In the eyes of the younger generation, cryptocurrency is by no means a mere speculative transaction, but an important way to help them catch up with wealth. 80% of young people believe that cryptocurrency has provided their generation with more financial opportunities outside of the traditional financial system; at the same time, another 80% of young people firmly believe that the status of cryptocurrency in the future financial system will be greatly improved. Among the older generation of investors, only about 60% agree with this view.
The younger generationâs enthusiasm for exploring emerging markets goes beyond spot cryptocurrencies. They are also eager to be exposed to more non-traditional assets. Data shows that 80% of young investors express their willingness to try new investment opportunities first, while less than half of the older generation hold this attitude. Young investors have always had a strong interest in emerging non-traditional products such as cryptocurrency derivatives, prediction markets, 24Ă7 stock trading, early token sales, altcoins, decentralized financial lending and so on.
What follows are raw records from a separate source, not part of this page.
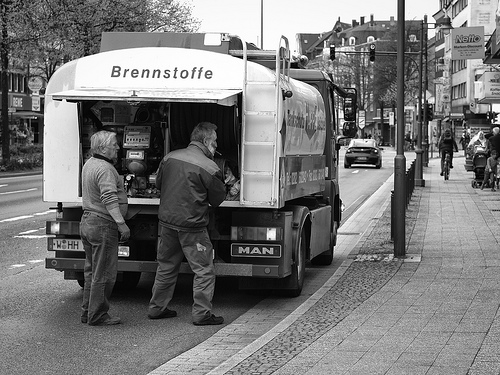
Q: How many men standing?
A: Two.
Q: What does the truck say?
A: Brennstoffe.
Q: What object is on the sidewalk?
A: Poles.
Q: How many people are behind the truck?
A: Two.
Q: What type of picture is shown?
A: Black and white.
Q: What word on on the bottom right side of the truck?
A: The word MAN.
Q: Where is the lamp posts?
A: Sidewalk.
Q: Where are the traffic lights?
A: Over the road.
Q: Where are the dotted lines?
A: Road.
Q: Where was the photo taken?
A: Street.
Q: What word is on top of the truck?
A: Brennstoffe.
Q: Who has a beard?
A: Man wearing jacket.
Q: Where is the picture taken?
A: On a road.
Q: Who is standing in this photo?
A: Two men.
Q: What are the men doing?
A: Getting supplies out of a truck.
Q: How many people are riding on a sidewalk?
A: One.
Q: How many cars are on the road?
A: One.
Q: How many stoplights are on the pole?
A: Two.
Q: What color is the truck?
A: White.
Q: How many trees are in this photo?
A: Two.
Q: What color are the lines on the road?
A: White.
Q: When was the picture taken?
A: Daytime.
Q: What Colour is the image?
A: Black and white.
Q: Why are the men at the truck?
A: The men are unloading it.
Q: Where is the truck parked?
A: On the street.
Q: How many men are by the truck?
A: Two.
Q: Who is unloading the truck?
A: Two men.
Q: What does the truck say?
A: Brennstoffe.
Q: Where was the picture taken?
A: A city.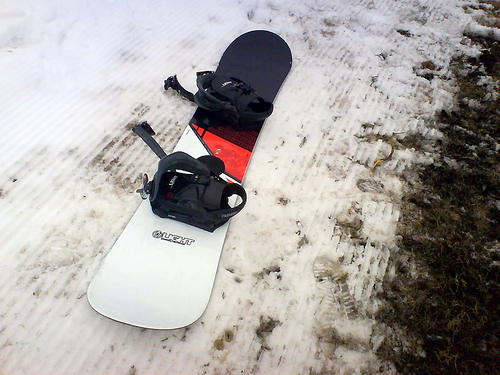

The impact of this trend on the future market
Young investor groups have shown completely different characteristics: they trade more frequently, are willing to take greater risks in pursuit of higher returns, and shift a considerable proportion of their investment portfolios to non-traditional assets with cryptocurrency as the core. At the same time, they are promoting the transformation of the entire financial industry in a direction that is more suitable for the needs of the Internet-native generation, creating a platform that operates around the clock and supports multi-asset transactions.